◆ **Documento di partenza**:
Marco Imarisio, Corriere della Sera 20/2/2014, 20 febbraio 2014
«QUATTRO CONDANNATI A MORTE» VOLANTINO CHOC CONTRO LA TAV
Le condanne a morte sono firmate da un emerito sconosciuto. Quella sigla è un inedito assoluto, mai pervenuta a qualunque latitudine. Il documento inviato ieri all’Ansa di Torino dai Nuclei operativi armati è solo l’ultimo in ordine di tempo a predicare l’ormai famoso salto di qualità della protesta contro il Tav in Val di Susa. Ma lo fa in modo molto esplicito, senza giri di parole, augurando la nascita di una nuova stagione di lotta armata. Negli ultimi mesi, in mezzo a un rosario di minacce a magistrati, politici e semplici lavoratori, c’è stata la lunga analisi fatta dai due capi delle Nuove Brigate rosse, condannati per associazione sovversiva, che parlavano della necessità di «un balzo in avanti» da parte degli antagonisti impegnati contro la linea Torino-Lione, subito seguita da quella della Fai, la Federazione anarchica informale che con altro linguaggio replicava lo stesso messaggio, esortando i militanti No Tav ad «alzare il tiro» della lotta in valle.

◆ **Materiale fornito**:
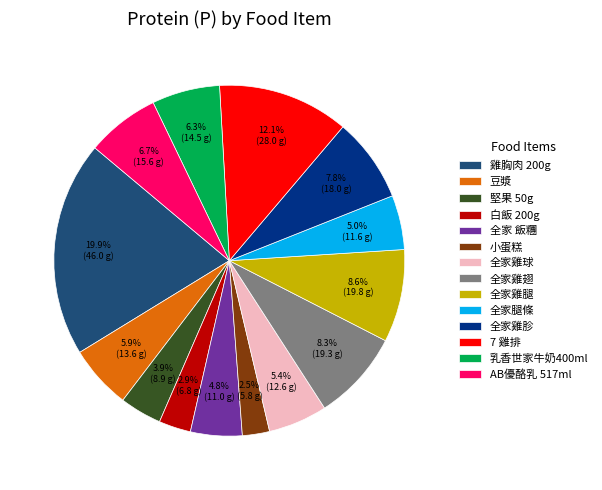

What percentage is NOT represented by 全家雞翅?

91.7%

◆ **Il tuo compito**: Scrivi il seguito dell'articolo sul volantino di minacce contro la Tav, riprendendo subito dopo la sua ultima frase.

◆ **Risposta al problema**:
«In questo contesto milioni di lavoratori rimangono senza lavoro, senza alcuna prospettiva e senza futuro. Proprio questi salariati precari sono il futuro della lotta armata. Quelli che pagano il prezzo più alto sono i giovani. Per arruolarli è necessario dar loro una prospettiva rivoluzionaria che risponda alla loro frustrazione e ai loro bisogni». I primi due fogli espongono posizioni molto vicine per linguaggio a quelle delle Nuove Brigate rosse e per contenuti a quelle degli anarchici. Quasi una sintesi, che in parte riflette la saldatura delle posizioni più radicali avvenuta di recente in valle. Anche qui, come nel documento del Fai, la spinta a una nuova stagione di lotta armata arriva dalla «repressione» e dal «carcere duro per i compagni imprigionati». Il trattamento riservato ai quattro militanti attualmente detenuti con l’accusa di terrorismo, «è il segnale che il tempo della lotta pacifica, fatta di scritte e manifestazioni, è terminato».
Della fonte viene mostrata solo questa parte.